En todo caso, lo último que quería era tener que matar a alguien. No era una cuestión de valor —se le ocurrían bastantes candidatos sobradamente merecedores de recibir un balazo—, pero sabía que lo cambiaría todo. Sería una persona que habría matado a alguien; una persona a la que, vista ahora ante la posibilidad del suceso, no reconocía; un extraño.

—Habrá patrullas militares alrededor del perímetro de la propiedad —informó—. Usted no las verá, pero estarán ahí. Todo irá bien, estoy seguro.

Lo cual era otra falsedad: no tenía esa certeza.

Celia soltó una risita breve, sorprendentemente firme y casi alegre; había recobrado la calma.

—Sí, no debo dejarme llevar por la imaginación —dijo ella—. ¿Quién iba a querer hacer daño a dos niñas pequeñas?

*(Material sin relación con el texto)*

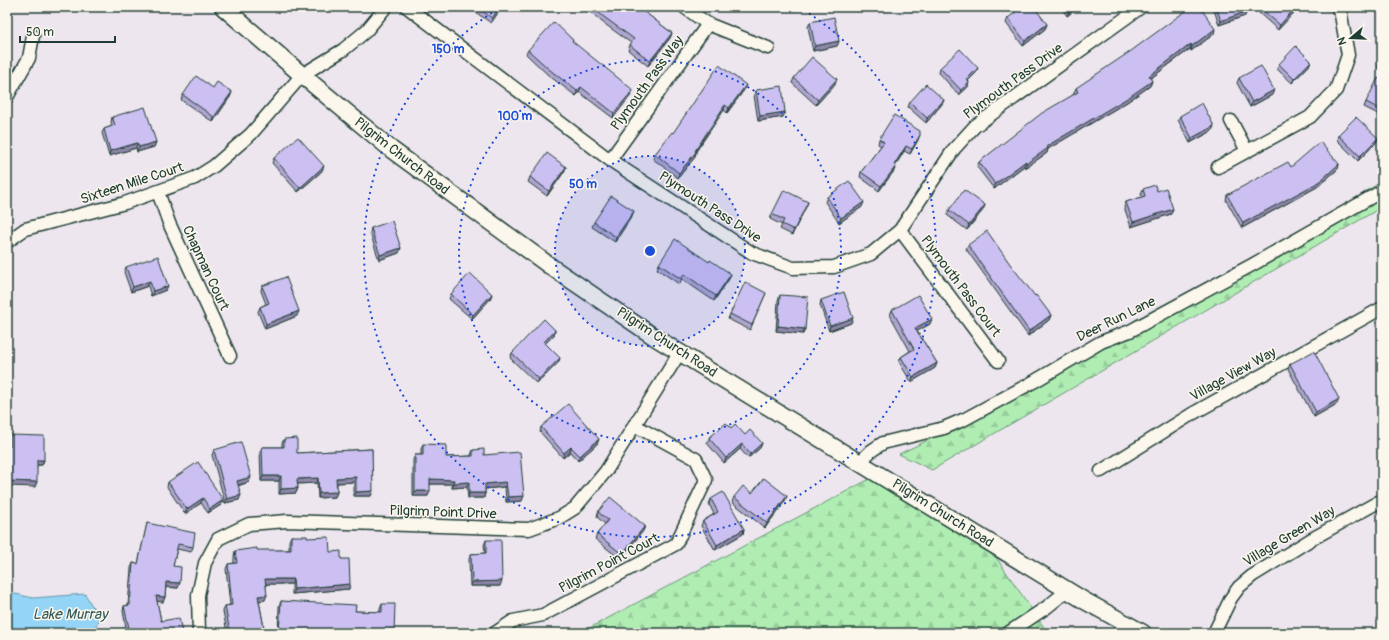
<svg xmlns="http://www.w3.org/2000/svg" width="1389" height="640" font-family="Pangolin,sans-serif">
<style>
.forest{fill:url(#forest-firs);stroke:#689574}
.water{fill:#94d4f6;stroke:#6598a8}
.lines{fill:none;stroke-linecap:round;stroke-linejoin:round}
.minor-casing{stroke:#1f3d34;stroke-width:15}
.tertiary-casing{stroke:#1f3d34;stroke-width:19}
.minor{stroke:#fbf7ec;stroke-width:12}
.tertiary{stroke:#fbf7ec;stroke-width:16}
.wall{fill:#afa5d0;stroke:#1f3d34}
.shaded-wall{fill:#8f86a9;stroke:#1f3d34}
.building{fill:#ccc0f2;stroke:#1f3d34}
.ring{fill:none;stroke:#1d4ed8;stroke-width:2;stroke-dasharray:2 4}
.labels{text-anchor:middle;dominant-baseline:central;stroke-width:3;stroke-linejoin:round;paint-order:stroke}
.street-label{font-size:14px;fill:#1f3d34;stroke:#fbf7ec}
.water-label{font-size:15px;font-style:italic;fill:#365b5b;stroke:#fbf7ec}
.centre{fill:#1d4ed8;stroke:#fbf7ec;stroke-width:2}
.ring-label{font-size:12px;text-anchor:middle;font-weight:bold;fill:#1d4ed8;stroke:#fbf7ec;stroke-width:3;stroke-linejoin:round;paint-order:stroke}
</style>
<defs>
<pattern id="forest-firs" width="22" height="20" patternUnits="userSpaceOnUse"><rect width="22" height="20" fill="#b0edb3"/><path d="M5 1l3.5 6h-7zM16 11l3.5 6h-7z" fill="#97cc9b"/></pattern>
</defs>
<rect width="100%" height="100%" fill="#ede6ee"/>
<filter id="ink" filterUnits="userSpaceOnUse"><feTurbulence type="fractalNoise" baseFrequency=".025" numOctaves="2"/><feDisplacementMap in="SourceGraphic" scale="8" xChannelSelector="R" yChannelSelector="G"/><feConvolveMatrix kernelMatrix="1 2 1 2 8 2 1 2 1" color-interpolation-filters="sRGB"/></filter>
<g filter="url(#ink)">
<path class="forest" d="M1382 181V207L932 470 899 454 1016 398 1135 320 1332 214Z
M879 474 982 537 1048 633H580Z"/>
<path class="water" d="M7 592 33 598 85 594 100 619 92 633H7Z"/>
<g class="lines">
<g class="minor-casing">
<path id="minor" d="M407 7 610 160 752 253 793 268 834 267 871 254 900 230 954 149 975 126 1141 7
M684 7 708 24 768 48
M7 97 29 58 33 36
M1231 121 1247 151
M610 160 708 24
M1218 167 1310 117 1336 90 1348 55 1341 15 1337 7
M158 192 169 223 230 356
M900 230 998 361
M7 242 25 229 125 203 195 178 214 166 251 134 302 75 343 50 366 31 386 7
M860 462 871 451 883 443 944 428 965 419 1035 381 1101 342 1130 331 1252 265 1382 191
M1101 471 1192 414 1382 308
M199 633 198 595 205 563 218 539 249 524 287 521 529 529 559 518 575 508 606 471 680 352
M495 633 513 621 543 615 676 544 706 480 696 459 634 425
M1008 633 1047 607 1068 590
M1214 633 1231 598 1239 587 1252 576 1310 540 1382 500"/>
</g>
<g class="tertiary-casing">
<path id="tertiary" d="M223 7 302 75 392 150 550 266 656 338 1085 601 1143 633"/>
</g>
<use href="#minor" class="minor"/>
<use href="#tertiary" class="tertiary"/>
</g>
<path class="wall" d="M468 7H502L491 23Z
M585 7H638L672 33 670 38 648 66 628 50 631 43 602 22Z
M790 7H797L795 11Z
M1061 7H1079L1067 16Z
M1213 7H1246L1245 16 1219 25Z
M1262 7H1299L1278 30 1259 13Z
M1379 7H1382V17Z
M1008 18 1047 24 1045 29 1023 46 1006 23Z
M810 22 839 41 837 46 813 51 808 27Z
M1214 34 1191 51 1190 49 1150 79 1152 81 1150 86 1127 102 1048 149 1047 153 1025 168 1024 166 994 189 977 167 979 162 1074 94V93L1076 88Z
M573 40 572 42 631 95 613 118 579 92 576 96 548 75 526 54 528 50Z
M1381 48 1382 68H1378L1379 53Z
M1279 64 1309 66 1292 83 1277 69Z
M940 68 976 73 968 81V87L959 95 939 73Z
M794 78 835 84 816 105 792 83Z
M1239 78 1272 95 1250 107 1237 83Z
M1382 80V116L1364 107 1366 102Z
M213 88 232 92 230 97 213 122 181 100 183 95Z
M744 90 727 113 724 110 696 151 695 157 678 178 653 159 655 154 673 133Z
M756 90 785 112 783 117 758 121 754 95Z
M944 100 942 104 926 123 908 107 910 102Z
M1180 116 1212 131 1190 143 1178 120Z
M112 117 156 142 154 147 137 152 136 148 109 156 102 133 104 129 112 126 111 122Z
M1338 135 1378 138 1376 143 1358 161 1337 140Z
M879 139 918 140 910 154 904 151 895 166 894 171 879 191 860 177 861 172 881 146 878 144Z
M274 158 322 171 298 192 272 163Z
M1339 164 1338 169 1317 187 1242 228 1226 200 1227 195 1291 167Z
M566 167 564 172 547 196 528 182 530 177Z
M1143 189 1171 214 1131 227 1124 207 1126 202 1142 197 1141 194Z
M827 197 862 207 839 223 825 202Z
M808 202 792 235 780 229 782 225 770 219 772 214Z
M985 205 983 210 967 230 947 215 949 210Z
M632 216 615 242 592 227 594 222Z
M371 228 399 253 379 260 370 233Z
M968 245 1035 296 1051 315 1049 320 1028 336 966 249Z
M659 264 729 279 714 301 682 279 679 284 657 269Z
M126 267 166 290 151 296 148 286 131 292 124 272Z
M262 286 297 316 265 329 258 312 260 307 266 304 261 291Z
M766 293 750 330 728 319 730 314Z
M451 294H492L490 299 472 319 449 299Z
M780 295 805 329 803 334 776 331 778 300Z
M821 300 851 323 829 331 820 305Z
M892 310 930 324 917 331 937 363 935 368 911 382 899 362 901 357 910 351 890 315Z
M555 330 554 335 545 343 560 358 558 363 537 384 510 358 512 353Z
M1290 364 1337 404 1314 417 1288 369Z
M541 427 599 439 597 444 578 461 570 452 563 458 540 432Z
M731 428 762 443 760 448 748 458 740 449 724 463 707 443 709 438Z
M10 435 44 460 42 465H37L35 487 8 446V440Z
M284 439 297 453 372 449 371 496H354V482L337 483V492L335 497 318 498 317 483 297 484 298 488 296 493 279 494V481H261L260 452 262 447H282V443Z
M423 444 446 457 471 456V455L473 450 484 455 522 501 506 502 505 487 485 489V493L484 498H468L467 487 452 488V484H430L428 496H413V460L415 455H421V449Z
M214 450 249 482 238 486 239 500 225 503 212 455Z
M168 482 223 500 221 505 208 513 201 503 185 514 167 487Z
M752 493 785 501 765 528 732 502 734 497Z
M711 499 744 529 743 534 715 550 701 526 703 521 714 514 709 504Z
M598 512 645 526 643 531 620 559 595 539 597 534 605 524 597 517Z
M147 523 193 547 191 552 177 549 173 566 178 588 166 587 165 597 163 602 157 601 161 621 182 633H121L122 629 126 628 123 611 124 606 128 605 131 568 133 563 138 564 146 528Z
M291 536 307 538 341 559 349 589 292 594V584H266L265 600 259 601 265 633H227L223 611 225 606 230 605 226 569 228 564 234 563V556L235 551 289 550V541Z
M486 540 500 586H470L469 559 471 554 485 553 484 545Z
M281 601 355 611 380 612V609L382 604 394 633H278L279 606Z"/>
<path class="shaded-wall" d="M500 7H502L491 23 492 18Z
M1074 7H1079L1067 16 1069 11Z
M1296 7H1299L1278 30 1280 25Z
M1247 11 1245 16 1219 25 1221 21Z
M1047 24 1045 29 1023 46 1025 41Z
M1215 29 1214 34 1191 51 1192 46Z
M672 33 670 38 648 66 650 61Z
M839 41 837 46 813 51 815 46Z
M1191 44 1190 49 1147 81 1149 76Z
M1311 61 1309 66 1292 83 1294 79Z
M1380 63H1382V68H1378Z
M978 68 976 73 965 84 967 79Z
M837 79 835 84 816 105 818 100Z
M1152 81 1150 86 1127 102 1048 149 1047 153 1025 168 1027 163 1047 146Z
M969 82 968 87 959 95 961 90Z
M746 85 744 90 727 113 729 108Z
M581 87 579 92 576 96 577 91Z
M633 90 631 95 613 118 614 113Z
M1274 90 1272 95 1250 107 1252 102Z
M232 92 230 97 213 122 214 117Z
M944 100 942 104 926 123 927 118Z
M725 105 724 110 693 156 695 151Z
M785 112 783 117 758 121 760 116Z
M1214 126 1212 131 1190 143 1192 138Z
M920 135 918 140 910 154 912 149Z
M1378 138 1376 143 1358 161 1360 156Z
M156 142 154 147 137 152 139 147Z
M137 143 136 148 109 156 110 151Z
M906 146 904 151 893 170 894 165Z
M696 152 695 157 678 178 679 173Z
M1026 161 1024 166 994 189 995 184Z
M1339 164 1338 169 1317 187 1242 228 1243 223Z
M324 166 322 171 298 192 300 188Z
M896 166 894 171 879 191 881 186Z
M566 167 564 172 547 196 549 191Z
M808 202 806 207 792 235 794 230Z
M864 202 862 207 839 223 841 218Z
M985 205 983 210 967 230 969 225Z
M1173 209 1171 214 1131 227 1133 222Z
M634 211 632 216 615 242 616 237Z
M401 248 399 253 379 260 380 255Z
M731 274 729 279 714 301 716 296Z
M150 281 148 286 131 292 133 287Z
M168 286 166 290 151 296 153 291Z
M492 294 490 299 472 319 473 315Z
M299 311 297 316 265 329 266 324Z
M1051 315 1049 320 1028 336 1029 331Z
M853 318 851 323 829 331 830 326Z
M932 319 930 324 914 333 915 328Z
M778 326 805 329 803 334 776 331Z
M555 330 554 335 542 347 544 342Z
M560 358 558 363 537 384 539 379Z
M937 363 935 368 911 382 913 377Z
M1339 399 1337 404 1314 417 1316 412Z
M599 439 597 444 578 461 580 456Z
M762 443 760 448 748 458 750 454Z
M742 444 740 449 724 463 726 458Z
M571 447 570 452 563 458 564 453Z
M37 460H44L42 465H36Z
M263 476H281L279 481H261Z
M251 477 249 482 235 486 237 481Z
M356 477 354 482 335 483 336 478Z
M318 478 317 483 296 484 297 479Z
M430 479 454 480 452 484H428Z
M7 481 37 482 35 487 7 486Z
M469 482 467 487 452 488 454 483Z
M506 482 505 487 483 489 485 484Z
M298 488 296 493 279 494 281 489Z
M373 491 371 496H354L356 492Z
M415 491H430L428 496H413Z
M337 492 335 497 318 498 319 493Z
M469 493H485L484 498H468Z
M241 495 239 500 225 503 227 499Z
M524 496 522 501 506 502 508 497Z
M787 496 785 501 765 528 767 523Z
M203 498 201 503 185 514 187 509Z
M223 500 221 505 208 513 210 509Z
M645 526 643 531 620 559 622 554Z
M744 529 743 534 715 550 717 545Z
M265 579H293L292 584H264Z
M502 581 500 586H470L472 582Z
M166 582 180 583 178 588 164 587Z
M350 584 349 589 292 594 294 589Z
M267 595 265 600 257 601 258 596Z
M156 596 165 597 163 602 154 601Z
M316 631 338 632V633H315Z"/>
<path class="building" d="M477 7H500L492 18Z
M592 7H638L672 33 650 61 630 45 634 39 604 17Z
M1022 7H1034L1047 24 1025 41 1008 18Z
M1066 7H1074L1069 11Z
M1191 7H1200L1215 29 1192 46 1191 44 1149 76 1152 81 1129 97 1047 146 1048 148 1027 163 1026 161 995 184 979 162 1042 113 1078 92 1076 88 1131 51Z
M1216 7H1246L1247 11 1221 21Z
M1262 7H1296L1280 25 1260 8Z
M834 17 839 41 815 46 810 22Z
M554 22 573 40 572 41 633 90 614 113 581 87 577 91 550 70 528 50Z
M1296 46 1311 61 1294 79 1279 64Z
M1381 48H1382V63H1380Z
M960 49 978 68 967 79 969 82 961 90 940 68Z
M812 57 837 79 818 100 794 78Z
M719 65 746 85 729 108 725 105 695 151 696 152 679 173 655 154 672 132 673 133Z
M1261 66 1274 90 1252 102 1239 78Z
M196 76 213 88 217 82 232 92 214 117 183 95Z
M1378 78 1382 80V110L1366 102Z
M926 84 944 100 927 118 910 102Z
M782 86 785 112 760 116 756 90Z
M1202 103 1214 126 1192 138 1180 116Z
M145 107 156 142 139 147 137 143 110 151 104 129 115 125 112 117Z
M894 115 920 131V135L912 149 906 146 894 165 896 166 881 186 861 172 884 142 879 139Z
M1356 117 1378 138 1360 156 1338 135Z
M298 137 324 166 300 188 274 158Z
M1320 142 1339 164 1319 182 1243 223 1227 195 1288 162 1291 167Z
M547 153 566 167 549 191 530 177Z
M849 181 864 202 841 218 827 197Z
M1155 185 1157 191 1166 188 1173 209 1133 222 1126 202 1145 196 1143 189Z
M784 190 808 202 794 230 782 224 784 220 772 214Z
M964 190 985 205 969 225 949 210Z
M611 196 634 211 616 237 594 222Z
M392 221 401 248 380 255 371 228Z
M987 231 1010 264 1035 296 1036 295 1051 315 1029 331 968 245Z
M675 239 709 262 710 260 731 274 716 296 684 274 681 279 659 264Z
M158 256 168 286 153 291 150 281 133 287 126 267Z
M470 273 492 294 473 315 451 294Z
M286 277 299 311 266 324 260 307 269 303 262 286Z
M745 282 766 293 752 325 730 314Z
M844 292 853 318 830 326 821 300Z
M780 295 808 297 805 329 778 326Z
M918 295 932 319 915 328 937 363 913 377 901 357 914 349 892 310Z
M544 319 555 330 544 342 560 358 539 379 512 353Z
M1314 351 1339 399 1316 412 1290 364Z
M568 404 599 439 580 456 571 447 564 453 541 427Z
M726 423 731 428 735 424 745 435 750 430 762 443 750 454 742 444 726 458 709 438Z
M10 435 44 436V460H37V482L7 481V446H10Z
M297 438V453L372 449 373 491 356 492V477L336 478 337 492 319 493 318 478 297 479 298 488 281 489V476H263L262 447H284V439Z
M241 442 251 477 237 481 241 495 227 499 214 450Z
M423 444 446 445V457L473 456V450L484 449V455L520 452 524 496 508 497 506 482 485 484V493H469V482L454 483V480L430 479V491H415V455H423Z
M198 462 223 500 210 509 203 498 187 509 168 482Z
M764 478 787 496 767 523 734 497 743 486 752 493Z
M723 492 744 529 717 545 703 521 718 512 711 499Z
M610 497 645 526 622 554 597 534 608 520 598 512Z
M147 523 195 533 193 547 178 544 173 566 181 567 180 583 166 582 165 597 156 596 161 621 179 618 182 632 179 633H123L122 629 129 628 124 606 130 605 133 563 138 564Z
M291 536H307V538L329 537 330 552 341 551V559H349L350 584 294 589 293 579H265L267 595 258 596 265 633H230L225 606 232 605 228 564 237 563 235 551 257 548V550H291Z
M486 540H501L502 581 472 582 471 554 486 553Z
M281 601 356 605 355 611 382 612V604H395L394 633H338V632L316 631V633H279Z"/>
</g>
<circle cx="650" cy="251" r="95" fill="#1d4ed8" fill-opacity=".12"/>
<g class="ring">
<circle cx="650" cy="251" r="95"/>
<circle cx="650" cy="251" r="191"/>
<path d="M799 7A286 286 0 1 1 501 7"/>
</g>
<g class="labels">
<g class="street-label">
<text transform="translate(1013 81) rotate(-36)">Plymouth Pass Drive</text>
<text transform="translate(647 83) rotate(-54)">Plymouth Pass Way</text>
<text transform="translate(402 156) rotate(38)">Pilgrim Church Road</text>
<text transform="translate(132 183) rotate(-18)">Sixteen Mile Court</text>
<text transform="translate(710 207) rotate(33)">Plymouth Pass Drive</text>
<text transform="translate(206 268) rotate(65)">Chapman Court</text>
<text transform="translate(961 286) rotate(53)">Plymouth Pass Court</text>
<text transform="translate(1116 319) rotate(-26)">Deer Run Lane</text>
<text transform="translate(667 342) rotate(33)">Pilgrim Church Road</text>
<text transform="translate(1233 374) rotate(-29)">Village View Way</text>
<text transform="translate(443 512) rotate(2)">Pilgrim Point Drive</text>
<text transform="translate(943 513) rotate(32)">Pilgrim Church Road</text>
<text transform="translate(1289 536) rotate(-31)">Village Green Way</text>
<text transform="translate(609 563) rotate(-28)">Pilgrim Point Court</text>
</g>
<g class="water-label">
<text x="70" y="614">Lake Murray</text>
</g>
</g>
<circle cx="650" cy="251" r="6" class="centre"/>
<g class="ring-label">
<text x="448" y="53">150 m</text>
<text x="515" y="120">100 m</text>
<text x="583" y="188">50 m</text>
</g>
<rect width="1389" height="640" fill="none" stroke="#fbf7ec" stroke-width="24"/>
<rect x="12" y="12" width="1365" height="616" fill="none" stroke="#1f3d34" stroke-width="1.5" filter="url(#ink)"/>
<g transform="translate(1351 38) rotate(251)" stroke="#fbf7ec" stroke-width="3" paint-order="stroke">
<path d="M0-3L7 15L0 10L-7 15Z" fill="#1f3d34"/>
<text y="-6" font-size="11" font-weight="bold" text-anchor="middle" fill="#1f3d34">N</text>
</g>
<path d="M20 36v6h95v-6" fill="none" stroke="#1f3d34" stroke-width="2"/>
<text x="26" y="36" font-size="12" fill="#1f3d34" stroke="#fbf7ec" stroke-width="3" paint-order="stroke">50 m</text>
</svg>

Una vez más, él no respondió; si hubiese dicho lo que pensaba de verdad, no le habría servido de consuelo. Irlanda había estado bajo el dominio británico durante ochocientos años, más o menos, según quién llevara la cuenta, y aunque ahora la mayor parte del país era independiente, el hecho de haber sido ocupado tanto tiempo tenía una importancia poderosa, duradera y visceral para una parte considerable de la población.

—Tiene razón, claro —contestó Strafford, optando otra vez por la falsedad tranquilizadora—. ¿A quién se le iba ocurrir hacerle daño a dos niñas?

Ella se lo pagó con una sonrisa, una sonrisa que transformó su rostro, haciendo que pareciera más suave, menos acerado.

Pero, si de verdad pensaba que no había peligro, ¿no le parecía superfluo que hubiese un pelotón de soldados armados vigilando el perímetro de la propiedad noche y día?

De abajo llegó el tañido reverberante y extrañamente ominoso de un gong golpeado con suavidad. Las campanas, tres en lenta sucesión, parecieron rebotar por las escaleras como livianos globos de cobre grandes, suaves y bruñidos.

—Debe de ser la hora de comer —dijo Strafford con una sonrisa.

Oh, qué fácil era sonreír, pensó, sobre todo cuando una sonrisa era lo último que requerían las circunstancias.